More stylish even, the Tamils of the Coromandel Coast move about with their slow pace… the long folds of their saris, the most elegant of dresses, draping them and giving the slimmest of them the appearance of the appearance of Tangara or of a Ming statuette, and giving the more blossoming ones a sovereign appearance… Their ebony hair gathered into a bun at the base of the neck, spiked with white jasmine and daisies, held by tortoise-shell combs set with precious stones, their long shimmering dress hemmed with dazzling gilding, jewelry that enhances their copper complexion… all this adorns them like idols, thousand year-old enigmas of fabulous India… that brightly mottles the cathedral steps on Pigneau-de-Béhaine square on Sunday at the end of mass.
In the photo on the left: Vietnamese women, so graceful in their elegance, rub elbows with our European beauties in a discreet note of exoticism.
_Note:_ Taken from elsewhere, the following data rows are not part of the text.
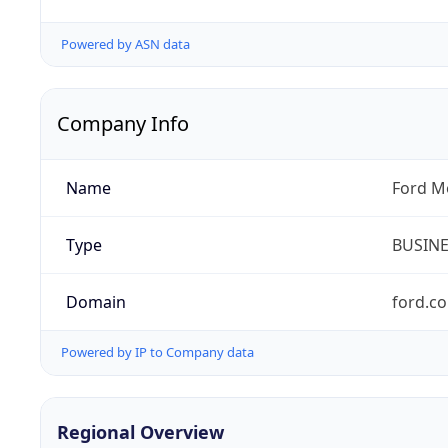
Powered by ASN data
Company Info
Name
Ford M
Type
BUSIN
Domain
ford.c
Powered by IP to Company data
Regional Overview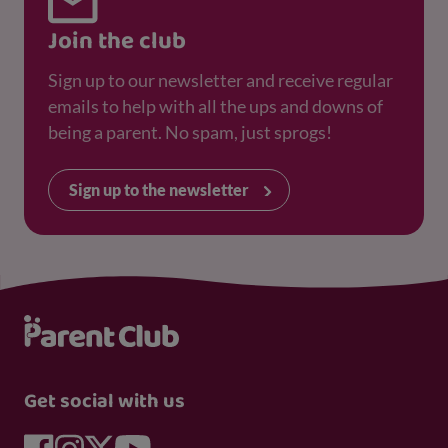
Join the club
Sign up to our newsletter and receive regular
emails to help with all the ups and downs of
being a parent. No spam, just sprogs!
Sign up to the newsletter
Get social with us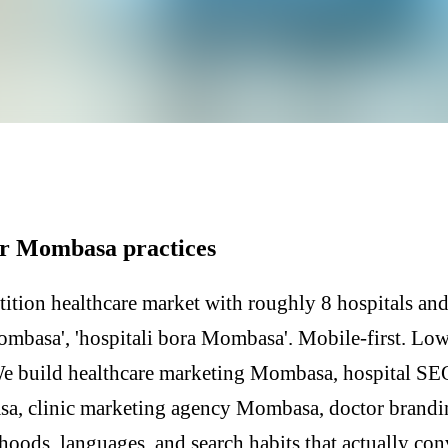
or Mombasa practices
tion healthcare market with roughly 8 hospitals and 
Mombasa', 'hospitali bora Mombasa'. Mobile-first. Lo
We build healthcare marketing Mombasa, hospital S
sa, clinic marketing agency Mombasa, doctor bran
hoods, languages, and search habits that actually co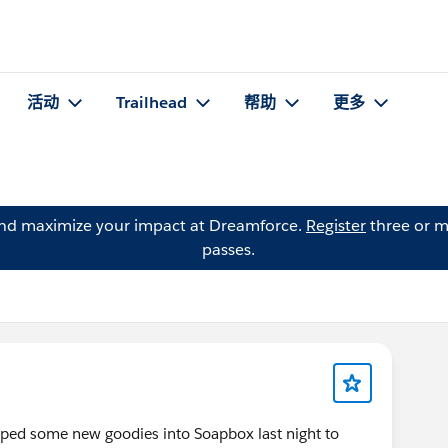
活动
Trailhead
帮助
更多
and maximize your impact at Dreamforce.
Register
three or m
passes.
ed some new goodies into Soapbox last night to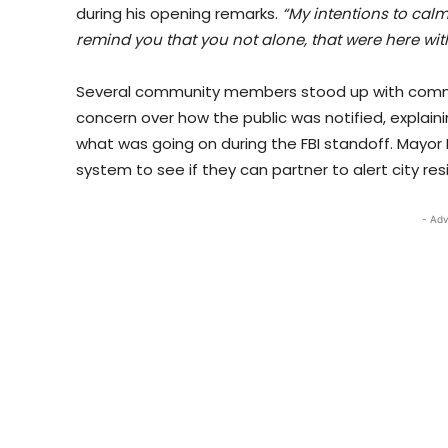
during his opening remarks.
“My intentions to calm 
remind you that you not alone, that were here wi
Several community members stood up with commen
concern over how the public was notified, explai
what was going on during the FBI standoff. Mayor M
system to see if they can partner to alert city res
- Adv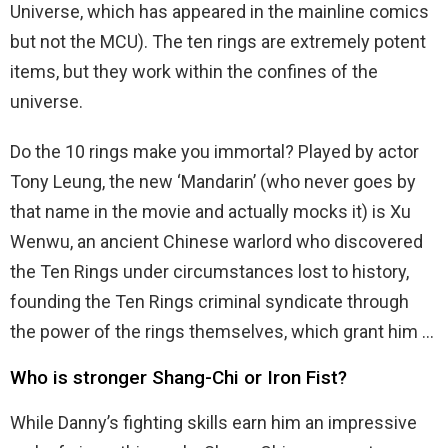
Universe, which has appeared in the mainline comics
but not the MCU). The ten rings are extremely potent
items, but they work within the confines of the
universe.
Do the 10 rings make you immortal? Played by actor
Tony Leung, the new ‘Mandarin’ (who never goes by
that name in the movie and actually mocks it) is Xu
Wenwu, an ancient Chinese warlord who discovered
the Ten Rings under circumstances lost to history,
founding the Ten Rings criminal syndicate through
the power of the rings themselves, which grant him …
Who is stronger Shang-Chi or Iron Fist?
While Danny’s fighting skills earn him an impressive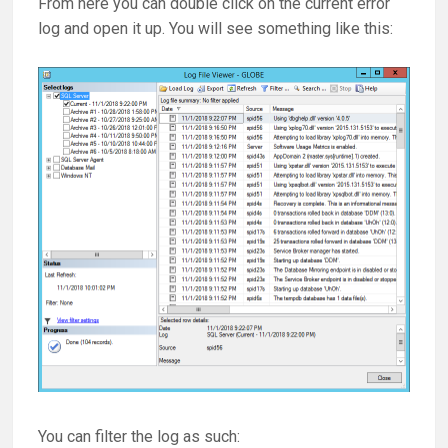
From here you can double click on the current error
log and open it up. You will see something like this:
You can filter the log as such: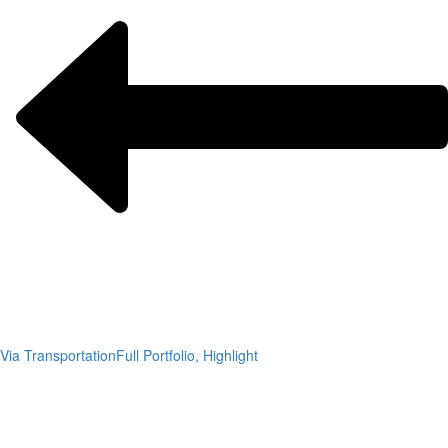
Via Transportation
Full Portfolio, Highlight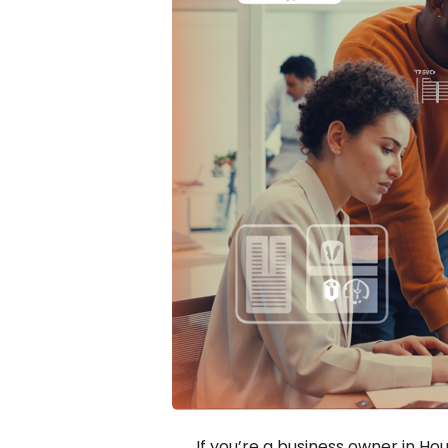
If you’re a business owner in Hou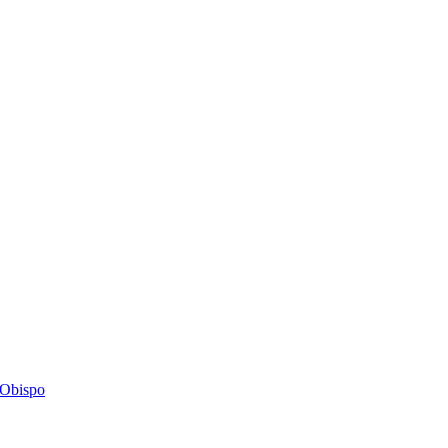
s Obispo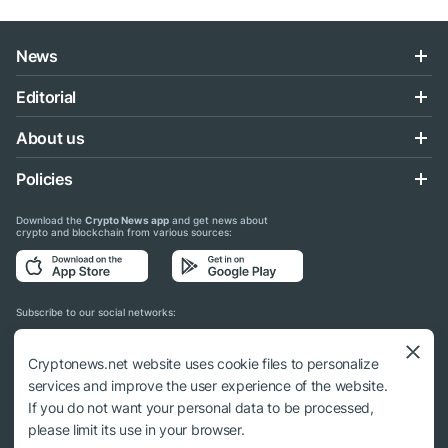
News
Editorial
About us
Policies
Download the
Crypto News app
and get news about
crypto and blockchain from various sources:
Subscribe to our social networks:
Cryptonews.net website uses cookie files to personalize
services and improve the user experience of the website.
If you do not want your personal data to be processed,
© 2018 - 2026 Crypto News. When using the content, a link to cryptonews.net is
please limit its use in your browser.
required.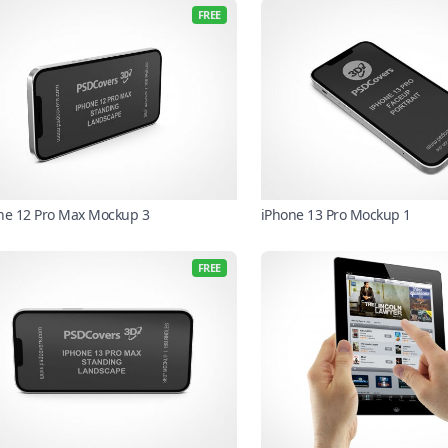
FREE
ne 12 Pro Max Mockup 3
iPhone 13 Pro Mockup 1
FREE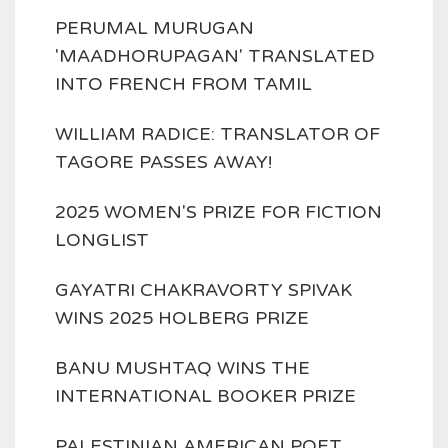
PERUMAL MURUGAN
'MAADHORUPAGAN' TRANSLATED
INTO FRENCH FROM TAMIL
WILLIAM RADICE: TRANSLATOR OF
TAGORE PASSES AWAY!
2025 WOMEN'S PRIZE FOR FICTION
LONGLIST
GAYATRI CHAKRAVORTY SPIVAK
WINS 2025 HOLBERG PRIZE
BANU MUSHTAQ WINS THE
INTERNATIONAL BOOKER PRIZE
PALESTINIAN AMERICAN POET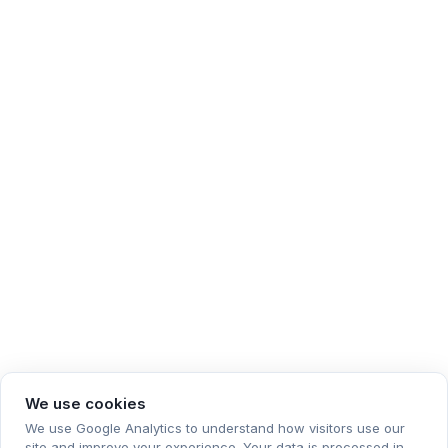
We use cookies
We use Google Analytics to understand how visitors use our
site and improve your experience. Your data is processed in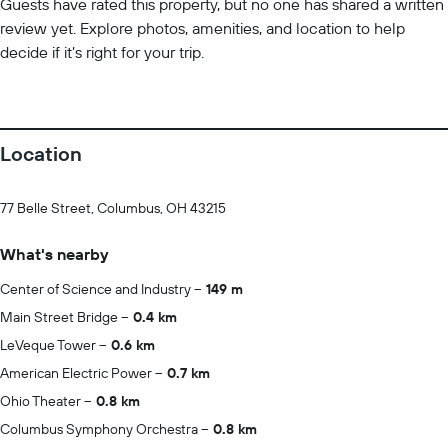
Guests have rated this property, but no one has shared a written
review yet. Explore photos, amenities, and location to help
decide if it’s right for your trip.
Location
77 Belle Street, Columbus, OH 43215
What's nearby
Center of Science and Industry
149 m
Main Street Bridge
0.4 km
LeVeque Tower
0.6 km
American Electric Power
0.7 km
Ohio Theater
0.8 km
Columbus Symphony Orchestra
0.8 km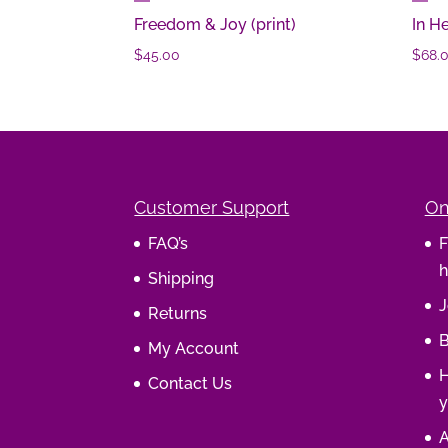
Freedom & Joy (print)
In H
$
45.00
$
68.
Customer Support
On
FAQ’s
F
h
Shipping
J
Returns
B
My Account
H
Contact Us
y
A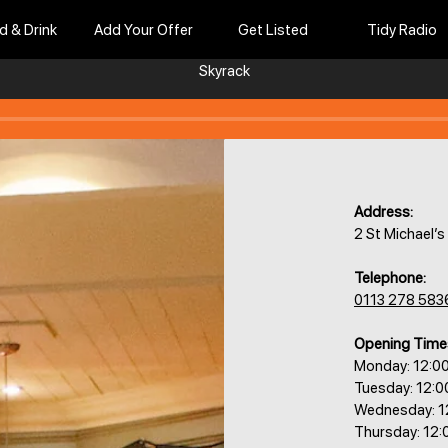
d & Drink
Add Your Offer
Get Listed
Tidy Radio
Skyrack
Address:
2 St Michael’
Telephone:
0113 278 583
Opening Time
Monday: 12:0
Tuesday: 12:
Wednesday: 1
Thursday: 12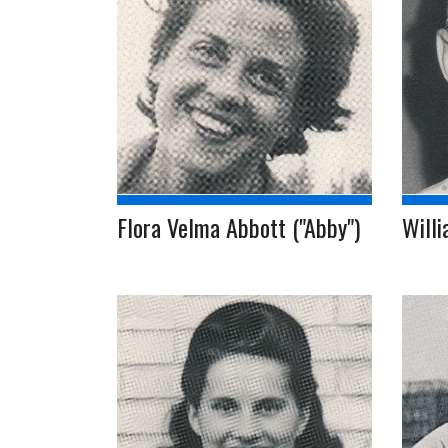
Flora Velma Abbott ("Abby")
Willi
In the center photo: women there were more beautiful, elegant and youthful than in many other cities. In the photo on the right: In the mottled gold shadow moves a many-colored crowd, with fresh clothing, and peaceful looks.
A city of many faces where the light of each hour gives birth to a different smile, a moving city where the eyes of man reflect ever-changing horizons, a city that knows how to live with calm and exuberance. Saigon vibrates under the hot light of the tropics.
“What a country! What an inexhaustible source of lyricism!” said Francis de Crosset and his enthusiasm was in tune with that of American journalist Patrick Smith, who admitted:
“I have traveled in Japan, the Dutch East Indies, India, and Malaysia. I have not suffered; it took a stroll on the streets of Saigon to regain the sweet life, to spend a night in the Continental Hotel to have a square meal. I’ll write to you with joy, because Saigon had been described to me as a city of debauchery…”
Henceforth the capital of the young Vietnamese state, a new destiny opens up for Saigon. May it flourish full of hope according to the ardent wishes of all the French whose love and fervor gave birth to this “Pearl of the Orient” in the vast green delta.